Video is quickly becoming the most used media in our classrooms. According to the University of Queensland's Institute for Teaching and Learning Innovation, using video in instruction can:

  • Facilitate thinking and problem solving
  • Asssist with mastery learning
  • Inspire and engage students
  • And provide authentic learning opportunities

Video also allows students to take in content at their own pace. They can pause, reflect, rewind and playback video to ensure that they truly understand concepts. Lifelearn identifies improved comprehension and increased retention as two critical benefits of using video.

Given these benefits we need to seriously consider how we can make effective use of this medium in our practice. There are two well known models for using video in instruction. The first and more traditional modality is whole class viewing, where the class views projected video. In this modality the teacher pauses the video to assess students' comprehension of the content or to get them to reflect on what they're viewing. The second is the flipped classroom modality, where students view the video before or after class to either introduce new content or to reinforce what was taught.

Either modality should require students to think critically about what they view. This requires both active and reactive viewing. Active viewing means that students engage in key processes such as analysing, identifying, comparing, contrasting and reflecting on both content and the way it is presented. This is opposite to passive viewing where students are being “exposed” to content but are not engaged at any critical level. Reactive viewing means that students are engaged in meaningful dialogue about what they are viewing and are likely to develop responses based on that type of interaction. 

Commonsense Media explains this concept thoroughly:

Here are my favourite video viewing tools online. You can create free accounts. Click and check them out!
■ ■ ■
» **Tasks to carry out**
#1 In the text on video in the classroom, which two critical benefits of using video does Lifelearn identify?
#2 Write a continuation of the text on video in the classroom, beginning after its final sentence.

» **Extracted records**
■ ■ ■
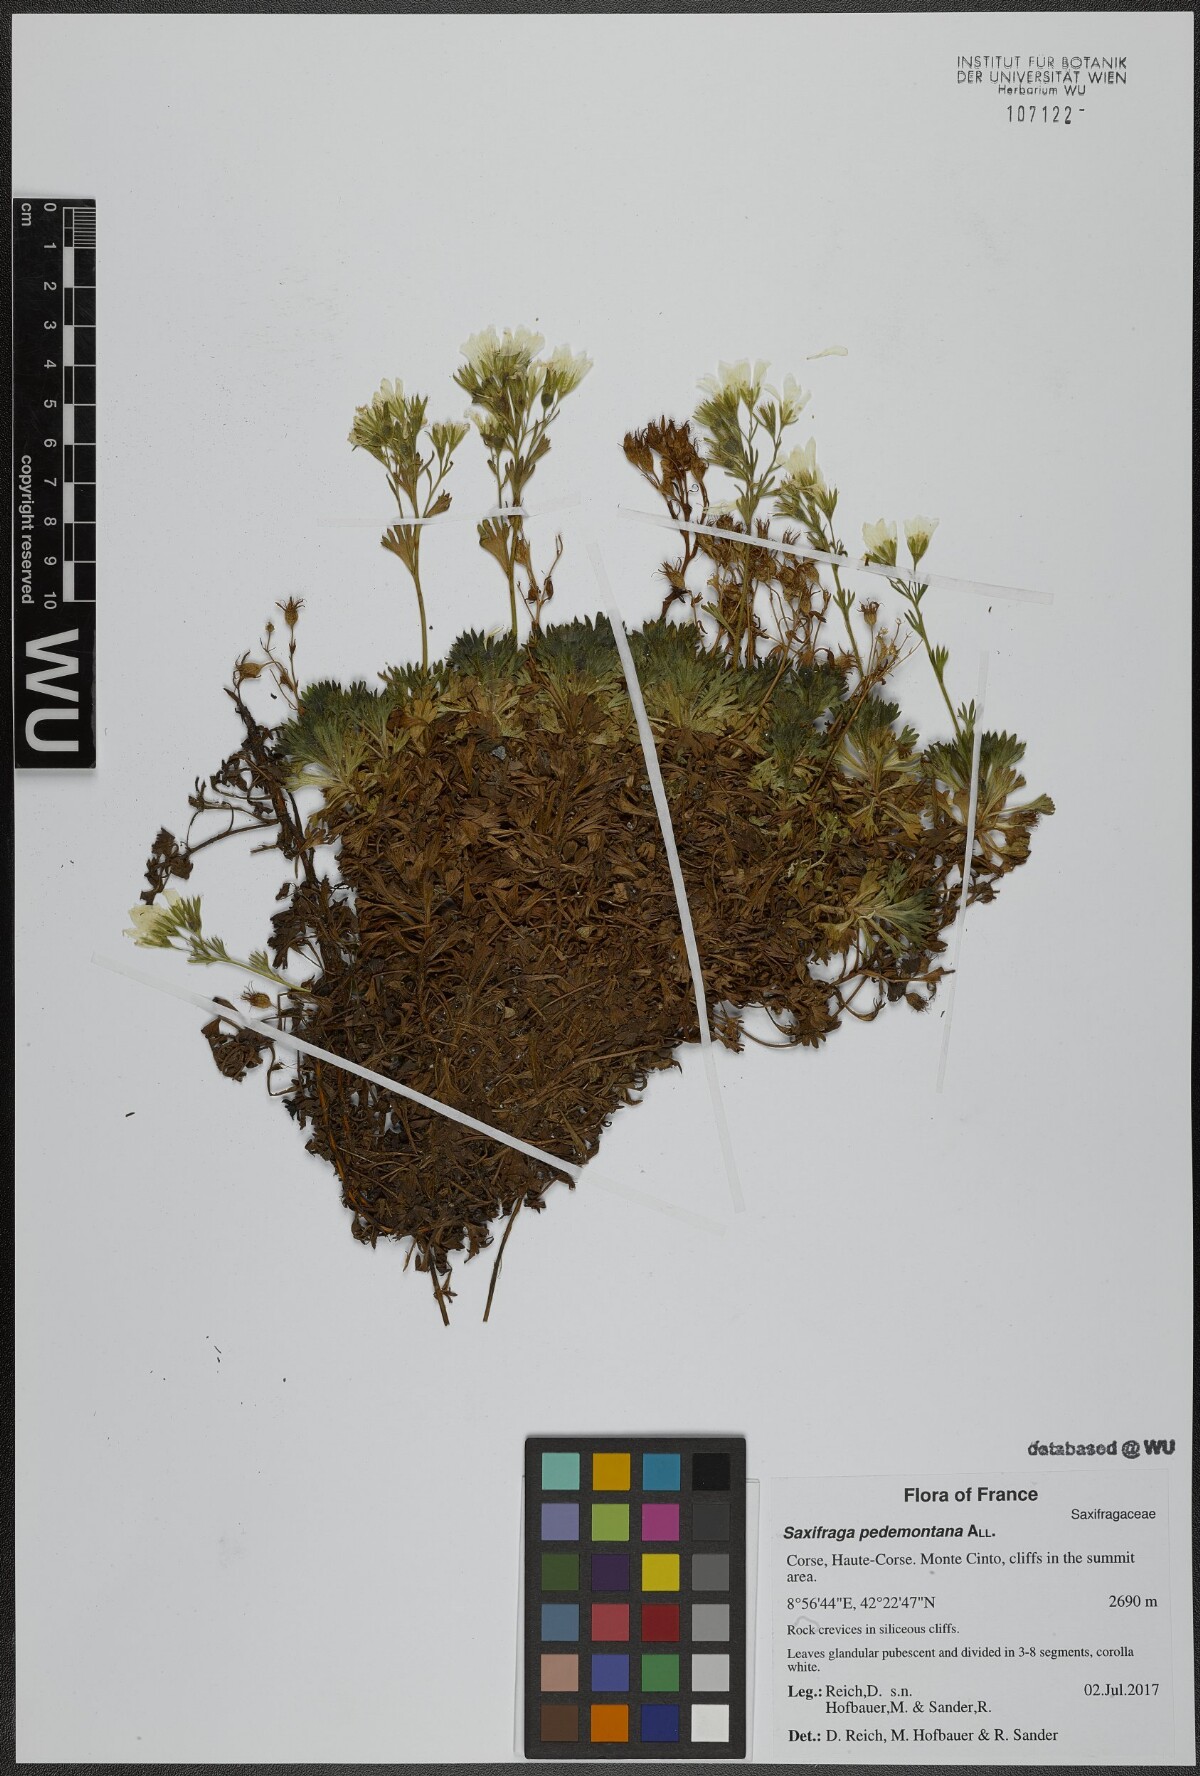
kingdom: Plantae
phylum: Tracheophyta
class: Magnoliopsida
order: Saxifragales
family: Saxifragaceae
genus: Saxifraga
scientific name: Saxifraga pedemontana
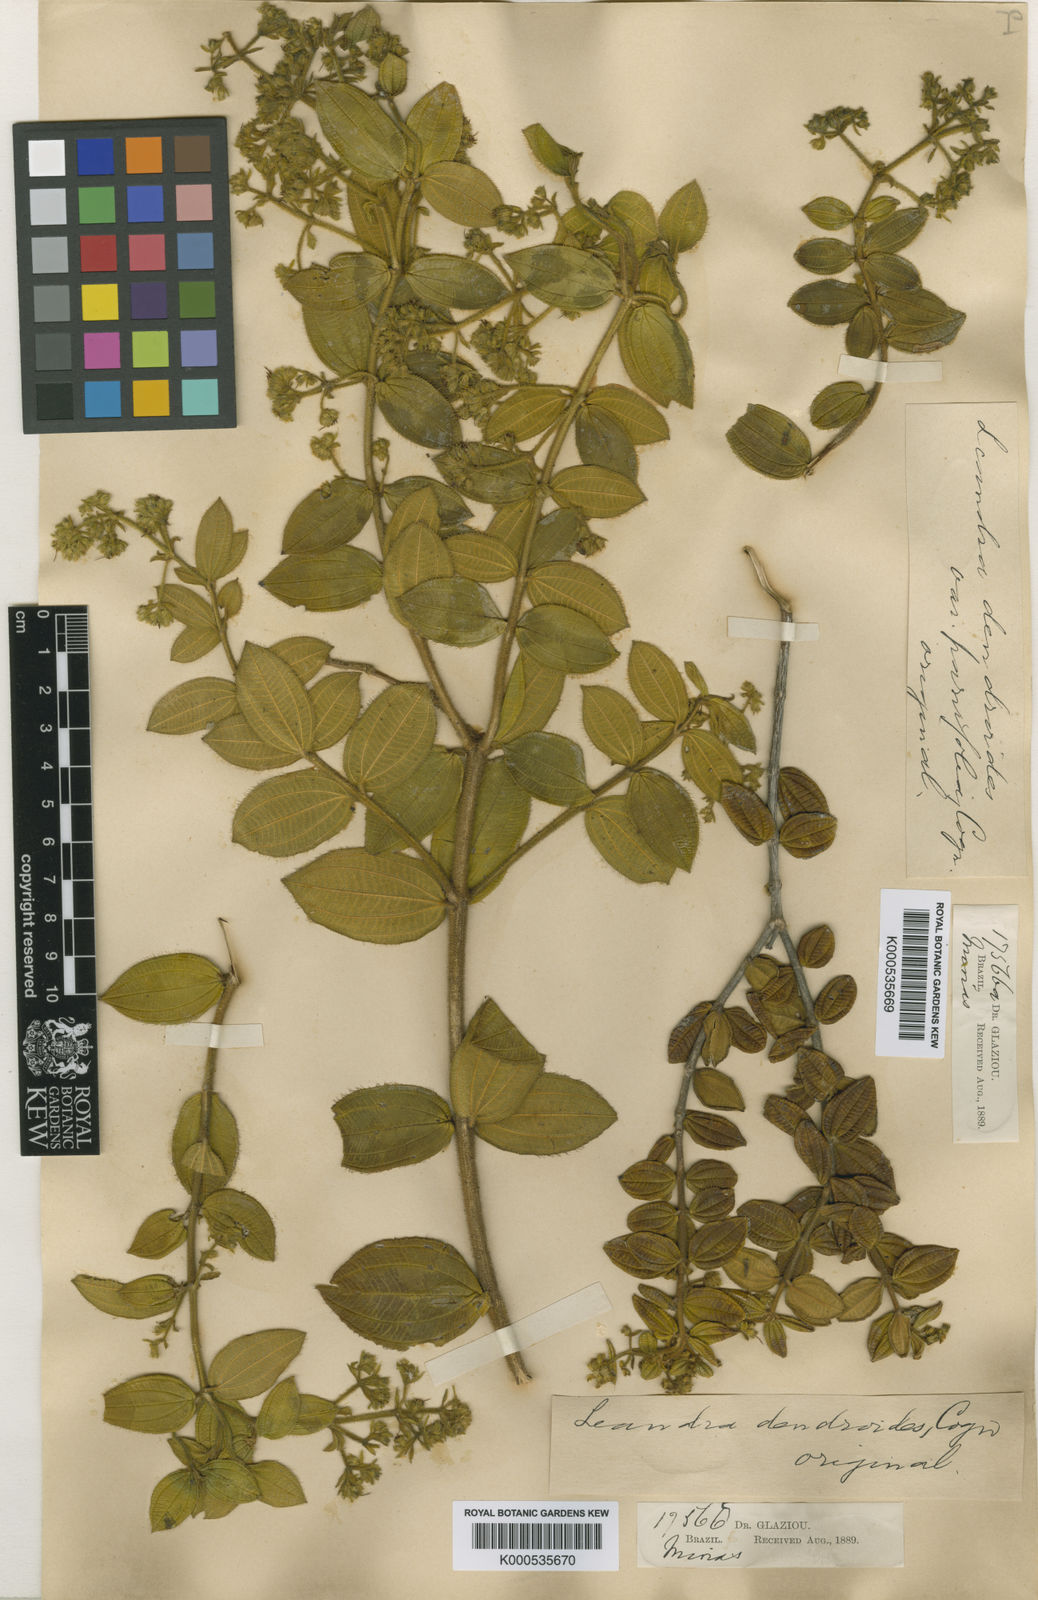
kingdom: Plantae
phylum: Tracheophyta
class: Magnoliopsida
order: Myrtales
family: Melastomataceae
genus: Miconia
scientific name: Miconia dendroides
■ ■ ■
» **Results of the exercise**
#1 Improved comprehension and increased retention.

#2
Vialogues is a community of learners using video to ignite discussion. Get started by exploring our collection of thought-provoking video discussions or host your own and invite others to join you.  Vialogues is a platform that provides an easy and safe way to create discussions around online videos. Teachers can initiate engaging converstaions among students about what is viewed. They can also pose essential questions at critical points in the video to encourage students to think critically.


EDpuzzle: Take already existing videos from Youtube, Khan Academy, Crash Course, etc. or upload your own. Enable self-paced learning with interactive lessons, add your voice and questions along the video. Instead of starting a video with an essential question, add them throughout a video using EDPuzzle's audio track or comment features. Link to your Google groups and classrooms.  Know if your students are watching your videos, how many times and see the answers they give.


MediaBreaker is a video editor which enables you to remix – or break – a variety of media, such as commercials, news clips, music videos and more. Give students an authentic reason to watch and understand videos by having them remix a video using MediaBreaker.


Playposit is a simple tool adds interactivity and formative assessment to videos. You can assess students while they view videos to ensure their comprehension of video content.

Finally, here are a few very important video viewing tips!

Videos are an integral component of today’s educational landscape—from kindergarten all the way through higher education. Videos are great for presenting visual information and emotional appeals. To help increase the educational effectiveness of an online course video, consider applying one or more of the following active learning strategies:
  1. Video as guided lesson. The goal here is to help ensure that students watch videos actively—in other words, giving it their full attention.
  2. Pose a question at the beginning of each video to give students an idea before they watch of what to expect, what to look for, and what might be worth thinking about.
  3. Set expectations. Use descriptive titles and links to give students an idea of what they will be viewing.
  4. Encourage video viewing (and reviewing). Encourage students to pause and replay sections of video when necessary in order to enhance comprehension.
  5. Embed short graded or self-assessments either in the video itself, or at the end of each video.